Whatever the military reality of any ground offensive against Hudaydah, the psychological offensive has already had an impact. At about the same time Pompeo was officially saying pretty much nothing, Code Pink offered a more excited view:
"This morning in Yemen, the Saudi-led coalition bombed a cholera treatment center. They have also just announced an imminent major military assault on the port of Hodeida. Aid groups like the United Nations have been given three days to leave the area. But there is no safety available for the 250,000 people who could die if this military operation is launched."
In the UK, Oxfam called on the government to intervene diplomatically to prevent any attack on Hudaydah. Oxfam said it was alerted about the attack and told to leave the city within three days, but didn't say where the message came from. Oxfam added:
"Hodeida is a key port that handles key imports of food, fuel and medicine. With more than 22 million people reliant on humanitarian aid and more than 8 million people one step away from famine, aid agencies have long warned of the humanitarian fall out of such an attack."
In Congress, the reaction is limited but for seven members of both parties who are asking colleagues to sign a letter to Defense Secretary James Mattis to be delivered June 13, according to The Hill: "The letter is being circulated for signatures by Reps. Mark Pocan (D-Wis.), Justin Amash (R-Mich.), Ro Khanna (D-Calif.), Thomas Massie (R-Ky.), Barbara Lee (D-Calif.), Walter Jones (R-N.C.) and Ted Lieu (D-Calif.)." The letter says, in part:
"In light of your April 2017 remarks that the war must be resolved 'politically as soon as possible,' we urge you to use all tools at your disposal to dissuade the Saudi-led coalition from moving forward with this offensive and reject the provision of U.S. logistical, military and diplomatic support for any such operation."
More than a year after the letter was written, the US continues to make Saudi Arabia's war of aggression possible, and the secretary of state has already articulated the official expectations of the US government in all its mendacity:
"We expect all parties to honor their commitments to work with the UN Office of the Special Envoy of the Secretary General for Yemen on this issue, support a political process to resolve this conflict, ensure humanitarian access to the Yemeni people, and map a stable political future for Yemen."
This is exactly what the US has refused to do for years. The US under President Obama took part in a political process that imposed a Yemeni government in the country that was unacceptable to the Houthis and the Yemeni majority, leading to a coup. This annoyed the US, since it disrupted the US use of Yemen as pretty much of a free fire zone for drone strikes. So the US green-lighted the illegal Saudi war on Yemen and made it possible with military support, including target choice, mid-air refueling, and a naval blockade.

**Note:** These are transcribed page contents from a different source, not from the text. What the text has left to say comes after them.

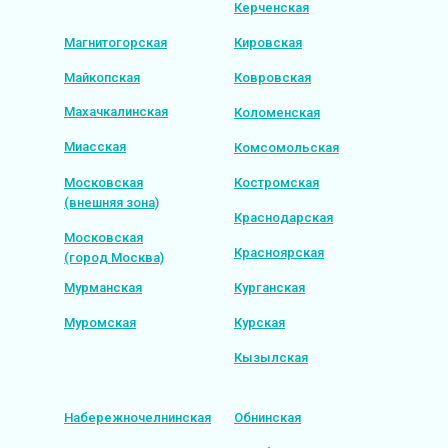
Керченская
Магнитогорская
Кировская
Майкопская
Ковровская
Махачкалинская
Коломенская
Миасская
Комсомольская
Московская
Костромская
(внешняя зона)
Краснодарская
Московская
Красноярская
(город Москва)
Мурманская
Курганская
Муромская
Курская
Кызылская
Набережночелнинская
Обнинская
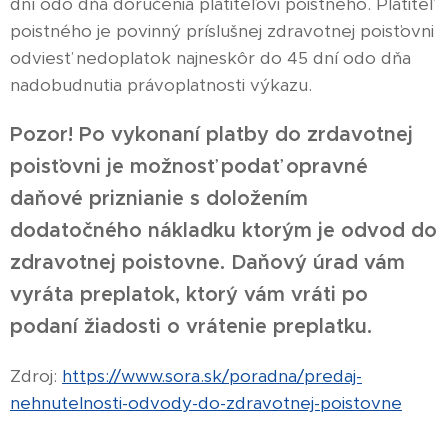
dní odo dňa doručenia platiteľovi poistného. Platiteľ
poistného je povinný príslušnej zdravotnej poisťovni
odviesť nedoplatok najneskôr do 45 dní odo dňa
nadobudnutia právoplatnosti výkazu.
Pozor! Po vykonaní platby do zrdavotnej
poisťovni je možnosť podať opravné
daňové priznianie s doložením
dodatočného nákladku ktorým je odvod do
zdravotnej poistovne. Daňový úrad vám
vyráta preplatok, ktorý vám vráti po
podaní žiadosti o vrátenie preplatku.
Zdroj:
https://www.sora.sk/poradna/predaj-
nehnutelnosti-odvody-do-zdravotnej-poistovne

The US has consistently undermined any political peace process. The US has participated in bombing humanitarian access to the Yemeni people. Now, under Trump, people are calling for the US to head off yet another potential atrocity of mass death at the hands of war criminals. Yes, it's the right thing to do, but it was the right thing to do in 2015 and then it would have been a much better thing and, possibly, even an effective thing.